* _Stored dataset items_:
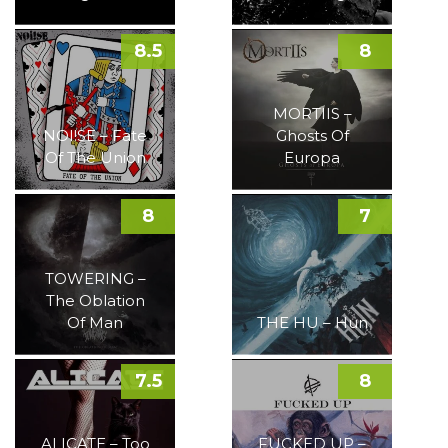
8.5
8
MORTIIS –
NOI!SE – Fate
Ghosts Of
Of The Union
Europa
8
7
TOWERING –
The Oblation
Of Man
THE HU – Hun
7.5
8
ALICATE – Too
FUCKED UP –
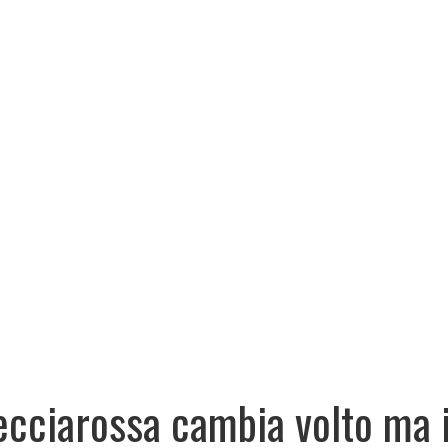
ecciarossa cambia volto ma i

* _PROBLEM DESCRIPTION_:
Pictures are to be omitted; otherwise, write out the data exactly as it appears.

* _EXERCISE RESPONSE_:
8.5
8
MORTIIS –
NOI!SE – Fate
Ghosts Of
Of The Union
Europa
8
7
TOWERING –
The Oblation
Of Man
THE HU – Hun
7.5
8
ALICATE – Too
FUCKED UP –
ecciarossa cambia volto ma i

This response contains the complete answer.